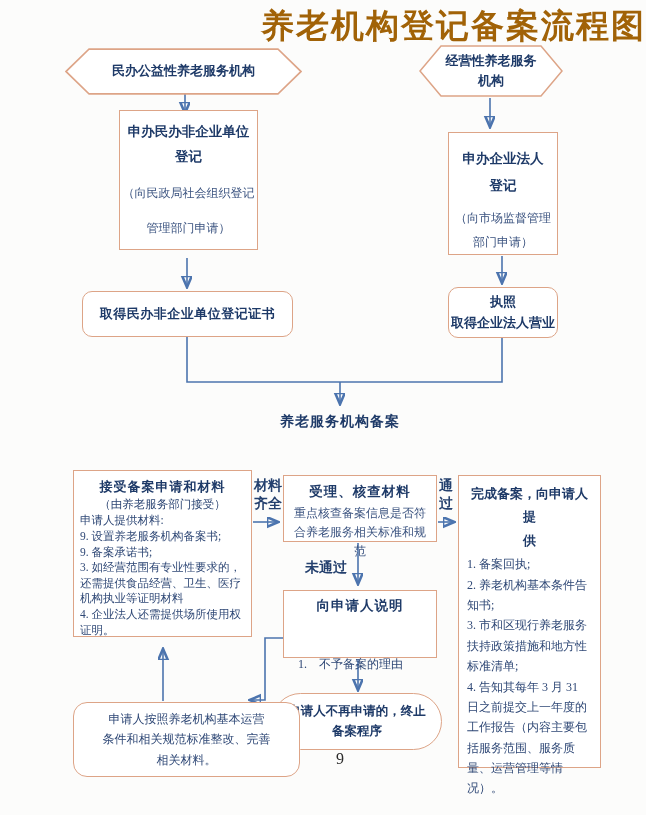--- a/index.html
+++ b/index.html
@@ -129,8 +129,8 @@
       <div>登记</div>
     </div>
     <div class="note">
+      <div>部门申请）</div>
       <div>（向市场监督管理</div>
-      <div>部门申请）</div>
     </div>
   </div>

::::::

Activity: The copy you produce must repeat all the entries exactly and contain no pictures.

Completed exercise:
--- a/index.html
+++ b/index.html
@@ -129,8 +129,8 @@
       <div>登记</div>
     </div>
     <div class="note">
+      <div>部门申请）</div>
       <div>（向市场监督管理</div>
-      <div>部门申请）</div>
     </div>
   </div>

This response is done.